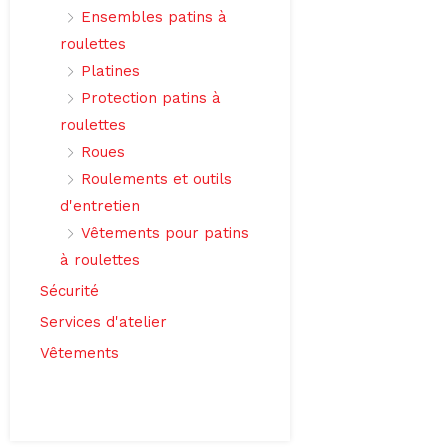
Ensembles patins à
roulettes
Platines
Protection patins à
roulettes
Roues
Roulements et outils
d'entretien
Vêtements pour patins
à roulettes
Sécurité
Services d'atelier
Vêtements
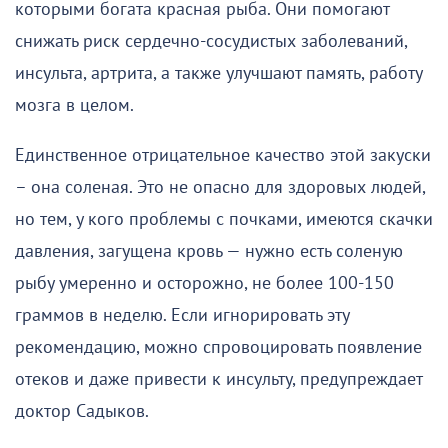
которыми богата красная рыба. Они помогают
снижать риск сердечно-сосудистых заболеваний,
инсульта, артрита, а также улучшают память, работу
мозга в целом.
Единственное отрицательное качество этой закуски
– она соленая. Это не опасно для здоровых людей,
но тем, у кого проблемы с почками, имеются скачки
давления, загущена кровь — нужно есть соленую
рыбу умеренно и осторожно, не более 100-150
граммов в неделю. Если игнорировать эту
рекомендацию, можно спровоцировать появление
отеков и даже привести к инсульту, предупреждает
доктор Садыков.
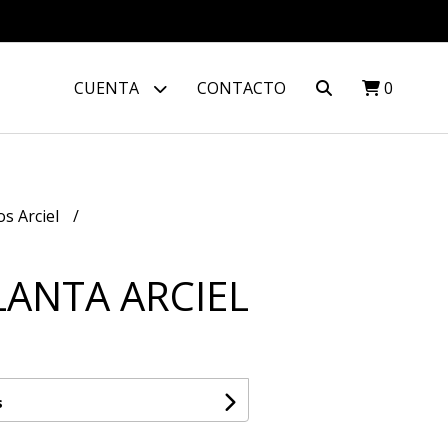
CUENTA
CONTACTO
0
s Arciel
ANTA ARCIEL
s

———

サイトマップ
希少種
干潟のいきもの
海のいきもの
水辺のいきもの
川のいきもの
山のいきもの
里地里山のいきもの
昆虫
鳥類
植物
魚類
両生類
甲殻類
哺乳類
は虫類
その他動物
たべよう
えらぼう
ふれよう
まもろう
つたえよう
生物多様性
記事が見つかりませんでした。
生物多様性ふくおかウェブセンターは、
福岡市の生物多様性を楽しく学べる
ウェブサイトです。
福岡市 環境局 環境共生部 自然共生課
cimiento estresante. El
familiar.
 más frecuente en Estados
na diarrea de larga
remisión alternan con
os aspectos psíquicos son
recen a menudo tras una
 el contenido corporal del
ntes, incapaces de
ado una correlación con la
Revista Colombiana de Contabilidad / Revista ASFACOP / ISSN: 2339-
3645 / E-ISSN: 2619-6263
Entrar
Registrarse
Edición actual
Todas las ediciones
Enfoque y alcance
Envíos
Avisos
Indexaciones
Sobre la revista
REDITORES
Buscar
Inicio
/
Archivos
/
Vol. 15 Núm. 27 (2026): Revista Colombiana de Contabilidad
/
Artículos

———

- [WHAT YOU WILL DO]: What lines in the entries above hold "Colombiana"? Copy every one.

- [ANSWER TO THE PROBLEM]:
Revista Colombiana de Contabilidad / Revista ASFACOP / ISSN: 2339-
Vol. 15 Núm. 27 (2026): Revista Colombiana de Contabilidad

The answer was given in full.